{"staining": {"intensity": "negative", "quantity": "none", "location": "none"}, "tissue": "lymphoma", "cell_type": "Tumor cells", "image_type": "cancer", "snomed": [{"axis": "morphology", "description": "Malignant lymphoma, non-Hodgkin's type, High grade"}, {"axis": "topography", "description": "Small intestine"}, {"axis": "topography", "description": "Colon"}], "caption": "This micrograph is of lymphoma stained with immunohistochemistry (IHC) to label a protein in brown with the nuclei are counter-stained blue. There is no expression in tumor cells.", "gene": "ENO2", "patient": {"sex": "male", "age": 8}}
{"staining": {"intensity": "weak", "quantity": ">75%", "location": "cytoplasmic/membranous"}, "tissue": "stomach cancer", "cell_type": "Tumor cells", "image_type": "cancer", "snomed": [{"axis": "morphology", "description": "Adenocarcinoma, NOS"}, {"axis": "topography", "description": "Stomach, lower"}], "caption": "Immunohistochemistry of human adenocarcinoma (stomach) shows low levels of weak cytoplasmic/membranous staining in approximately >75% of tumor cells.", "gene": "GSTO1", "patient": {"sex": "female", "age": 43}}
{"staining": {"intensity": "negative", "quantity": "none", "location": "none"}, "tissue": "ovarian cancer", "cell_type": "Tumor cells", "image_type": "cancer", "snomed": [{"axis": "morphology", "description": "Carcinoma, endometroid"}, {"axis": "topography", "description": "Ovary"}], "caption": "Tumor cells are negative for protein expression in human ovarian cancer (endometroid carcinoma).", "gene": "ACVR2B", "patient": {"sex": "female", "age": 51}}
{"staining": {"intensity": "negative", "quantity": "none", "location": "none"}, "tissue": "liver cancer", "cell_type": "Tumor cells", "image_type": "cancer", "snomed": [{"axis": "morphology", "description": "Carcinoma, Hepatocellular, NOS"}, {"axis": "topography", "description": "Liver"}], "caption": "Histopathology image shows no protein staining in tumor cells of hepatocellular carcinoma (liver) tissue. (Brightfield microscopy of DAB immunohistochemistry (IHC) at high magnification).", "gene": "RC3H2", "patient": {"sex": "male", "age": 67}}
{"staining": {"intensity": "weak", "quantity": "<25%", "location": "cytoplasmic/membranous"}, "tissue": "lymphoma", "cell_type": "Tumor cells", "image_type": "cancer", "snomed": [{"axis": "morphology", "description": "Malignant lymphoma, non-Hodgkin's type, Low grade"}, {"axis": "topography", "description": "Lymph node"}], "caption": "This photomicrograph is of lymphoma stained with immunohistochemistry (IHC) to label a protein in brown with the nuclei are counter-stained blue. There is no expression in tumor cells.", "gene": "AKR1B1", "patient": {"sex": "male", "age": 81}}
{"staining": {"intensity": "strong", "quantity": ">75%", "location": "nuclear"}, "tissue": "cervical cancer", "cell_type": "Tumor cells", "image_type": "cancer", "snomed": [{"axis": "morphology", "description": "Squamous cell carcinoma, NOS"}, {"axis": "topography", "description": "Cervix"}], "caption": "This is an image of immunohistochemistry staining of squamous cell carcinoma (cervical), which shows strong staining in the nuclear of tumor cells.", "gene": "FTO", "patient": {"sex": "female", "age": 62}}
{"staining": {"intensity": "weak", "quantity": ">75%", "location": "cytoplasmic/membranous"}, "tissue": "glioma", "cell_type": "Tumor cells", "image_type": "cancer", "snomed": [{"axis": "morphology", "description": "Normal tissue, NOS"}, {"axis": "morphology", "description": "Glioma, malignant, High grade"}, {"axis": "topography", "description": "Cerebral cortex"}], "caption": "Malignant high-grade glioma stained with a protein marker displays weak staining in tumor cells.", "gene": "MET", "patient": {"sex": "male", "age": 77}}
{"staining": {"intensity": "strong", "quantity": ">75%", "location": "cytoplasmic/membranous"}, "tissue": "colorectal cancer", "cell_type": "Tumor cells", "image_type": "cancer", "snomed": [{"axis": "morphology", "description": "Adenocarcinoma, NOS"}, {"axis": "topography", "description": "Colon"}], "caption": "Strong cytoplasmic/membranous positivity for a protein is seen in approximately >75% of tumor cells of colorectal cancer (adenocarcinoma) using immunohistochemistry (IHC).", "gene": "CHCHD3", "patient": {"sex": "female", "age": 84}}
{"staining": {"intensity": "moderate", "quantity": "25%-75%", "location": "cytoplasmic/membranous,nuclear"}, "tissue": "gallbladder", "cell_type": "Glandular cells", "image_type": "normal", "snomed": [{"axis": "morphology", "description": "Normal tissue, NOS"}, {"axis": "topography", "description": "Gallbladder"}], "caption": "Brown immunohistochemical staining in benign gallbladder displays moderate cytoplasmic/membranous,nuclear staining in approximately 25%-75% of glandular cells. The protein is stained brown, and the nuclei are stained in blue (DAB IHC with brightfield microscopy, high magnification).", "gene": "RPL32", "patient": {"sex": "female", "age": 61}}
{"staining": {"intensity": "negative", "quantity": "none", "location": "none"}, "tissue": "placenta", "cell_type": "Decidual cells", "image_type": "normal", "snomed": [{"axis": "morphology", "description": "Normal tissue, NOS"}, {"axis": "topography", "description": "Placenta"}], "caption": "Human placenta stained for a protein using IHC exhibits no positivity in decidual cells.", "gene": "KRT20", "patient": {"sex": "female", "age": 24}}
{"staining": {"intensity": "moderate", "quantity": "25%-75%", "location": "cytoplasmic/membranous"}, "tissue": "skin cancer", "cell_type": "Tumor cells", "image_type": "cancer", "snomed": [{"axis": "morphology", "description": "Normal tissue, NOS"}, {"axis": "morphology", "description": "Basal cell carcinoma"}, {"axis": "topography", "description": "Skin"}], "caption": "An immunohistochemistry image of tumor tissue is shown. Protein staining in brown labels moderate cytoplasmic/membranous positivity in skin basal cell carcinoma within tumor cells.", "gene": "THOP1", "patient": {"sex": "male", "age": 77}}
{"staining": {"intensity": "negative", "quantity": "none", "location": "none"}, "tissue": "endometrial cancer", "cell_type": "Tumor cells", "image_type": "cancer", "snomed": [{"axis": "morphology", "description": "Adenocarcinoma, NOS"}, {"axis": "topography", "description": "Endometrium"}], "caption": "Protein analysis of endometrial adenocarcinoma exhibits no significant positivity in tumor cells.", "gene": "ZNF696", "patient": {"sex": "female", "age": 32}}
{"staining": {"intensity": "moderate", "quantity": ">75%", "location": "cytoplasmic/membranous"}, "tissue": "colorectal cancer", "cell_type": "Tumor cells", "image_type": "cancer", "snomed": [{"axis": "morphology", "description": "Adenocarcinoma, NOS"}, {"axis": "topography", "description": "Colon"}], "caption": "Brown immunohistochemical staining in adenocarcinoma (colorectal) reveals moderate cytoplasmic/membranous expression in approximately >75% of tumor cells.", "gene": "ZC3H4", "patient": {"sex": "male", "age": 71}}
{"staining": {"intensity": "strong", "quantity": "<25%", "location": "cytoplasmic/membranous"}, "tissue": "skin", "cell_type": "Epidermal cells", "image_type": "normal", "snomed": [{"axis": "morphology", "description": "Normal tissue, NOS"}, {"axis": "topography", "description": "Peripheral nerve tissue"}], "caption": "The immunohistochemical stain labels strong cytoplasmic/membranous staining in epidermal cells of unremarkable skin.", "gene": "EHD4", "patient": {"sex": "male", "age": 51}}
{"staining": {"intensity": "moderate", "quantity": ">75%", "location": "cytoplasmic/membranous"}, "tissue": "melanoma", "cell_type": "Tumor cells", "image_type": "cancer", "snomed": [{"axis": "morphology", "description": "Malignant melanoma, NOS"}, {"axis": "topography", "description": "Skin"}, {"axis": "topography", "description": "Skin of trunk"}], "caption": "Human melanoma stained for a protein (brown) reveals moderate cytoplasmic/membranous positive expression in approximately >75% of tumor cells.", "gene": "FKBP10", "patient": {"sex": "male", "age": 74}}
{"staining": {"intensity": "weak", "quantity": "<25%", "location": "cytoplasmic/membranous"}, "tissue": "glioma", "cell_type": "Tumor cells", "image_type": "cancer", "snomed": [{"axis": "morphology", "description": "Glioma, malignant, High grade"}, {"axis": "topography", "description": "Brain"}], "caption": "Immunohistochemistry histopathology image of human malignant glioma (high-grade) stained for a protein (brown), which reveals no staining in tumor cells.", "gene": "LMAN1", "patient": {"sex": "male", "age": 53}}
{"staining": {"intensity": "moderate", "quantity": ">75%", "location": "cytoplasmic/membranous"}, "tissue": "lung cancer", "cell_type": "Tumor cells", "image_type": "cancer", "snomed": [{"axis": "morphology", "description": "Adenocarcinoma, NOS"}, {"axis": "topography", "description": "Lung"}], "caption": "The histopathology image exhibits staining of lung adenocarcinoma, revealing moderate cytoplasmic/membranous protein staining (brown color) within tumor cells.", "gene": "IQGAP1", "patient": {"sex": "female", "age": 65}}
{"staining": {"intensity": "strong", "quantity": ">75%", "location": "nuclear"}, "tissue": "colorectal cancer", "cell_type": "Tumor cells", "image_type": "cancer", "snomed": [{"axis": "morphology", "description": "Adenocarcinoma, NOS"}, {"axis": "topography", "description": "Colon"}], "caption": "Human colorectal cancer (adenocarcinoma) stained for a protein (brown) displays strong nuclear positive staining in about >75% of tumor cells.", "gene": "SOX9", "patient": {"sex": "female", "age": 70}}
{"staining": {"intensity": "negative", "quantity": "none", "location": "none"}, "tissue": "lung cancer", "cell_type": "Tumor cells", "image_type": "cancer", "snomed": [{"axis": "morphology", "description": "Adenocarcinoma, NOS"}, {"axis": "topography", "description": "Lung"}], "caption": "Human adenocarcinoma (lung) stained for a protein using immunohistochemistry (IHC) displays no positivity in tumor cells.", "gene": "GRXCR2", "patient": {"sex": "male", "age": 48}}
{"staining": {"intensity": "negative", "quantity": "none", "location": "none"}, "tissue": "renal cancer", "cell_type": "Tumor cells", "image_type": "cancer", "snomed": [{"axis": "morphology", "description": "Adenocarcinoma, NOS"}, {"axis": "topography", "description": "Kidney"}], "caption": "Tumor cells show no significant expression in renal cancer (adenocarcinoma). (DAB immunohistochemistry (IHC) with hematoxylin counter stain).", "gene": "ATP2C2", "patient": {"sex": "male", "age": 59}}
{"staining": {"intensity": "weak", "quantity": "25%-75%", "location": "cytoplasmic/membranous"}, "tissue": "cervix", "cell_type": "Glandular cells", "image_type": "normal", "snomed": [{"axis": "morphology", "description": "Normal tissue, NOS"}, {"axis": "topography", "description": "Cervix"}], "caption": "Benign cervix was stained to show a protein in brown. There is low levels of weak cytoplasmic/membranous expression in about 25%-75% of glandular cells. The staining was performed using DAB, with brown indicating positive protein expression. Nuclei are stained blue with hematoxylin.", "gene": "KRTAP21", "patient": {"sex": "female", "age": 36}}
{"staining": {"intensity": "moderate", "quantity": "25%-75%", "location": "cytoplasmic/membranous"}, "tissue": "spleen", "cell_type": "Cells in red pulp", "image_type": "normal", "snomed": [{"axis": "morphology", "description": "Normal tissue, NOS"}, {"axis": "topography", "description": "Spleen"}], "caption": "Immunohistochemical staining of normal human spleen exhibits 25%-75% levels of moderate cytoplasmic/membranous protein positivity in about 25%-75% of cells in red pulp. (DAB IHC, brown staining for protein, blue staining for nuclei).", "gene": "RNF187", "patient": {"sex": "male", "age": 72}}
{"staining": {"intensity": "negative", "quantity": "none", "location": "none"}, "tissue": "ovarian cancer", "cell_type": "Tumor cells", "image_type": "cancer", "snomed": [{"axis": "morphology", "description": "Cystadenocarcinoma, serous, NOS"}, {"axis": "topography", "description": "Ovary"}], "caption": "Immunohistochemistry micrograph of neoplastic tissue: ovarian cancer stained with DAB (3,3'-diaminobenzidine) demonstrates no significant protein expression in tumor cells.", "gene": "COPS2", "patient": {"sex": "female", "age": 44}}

————

▸ **Task statement**:
Only lines with the word "Cervix" are needed. Copy them from the preceding records.

▸ **Result of the task**:
{"staining": {"intensity": "strong", "quantity": ">75%", "location": "nuclear"}, "tissue": "cervical cancer", "cell_type": "Tumor cells", "image_type": "cancer", "snomed": [{"axis": "morphology", "description": "Squamous cell carcinoma, NOS"}, {"axis": "topography", "description": "Cervix"}], "caption": "This is an image of immunohistochemistry staining of squamous cell carcinoma (cervical), which shows strong staining in the nuclear of tumor cells.", "gene": "FTO", "patient": {"sex": "female", "age": 62}}
{"staining": {"intensity": "weak", "quantity": "25%-75%", "location": "cytoplasmic/membranous"}, "tissue": "cervix", "cell_type": "Glandular cells", "image_type": "normal", "snomed": [{"axis": "morphology", "description": "Normal tissue, NOS"}, {"axis": "topography", "description": "Cervix"}], "caption": "Benign cervix was stained to show a protein in brown. There is low levels of weak cytoplasmic/membranous expression in about 25%-75% of glandular cells. The staining was performed using DAB, with brown indicating positive protein expression. Nuclei are stained blue with hematoxylin.", "gene": "KRTAP21", "patient": {"sex": "female", "age": 36}}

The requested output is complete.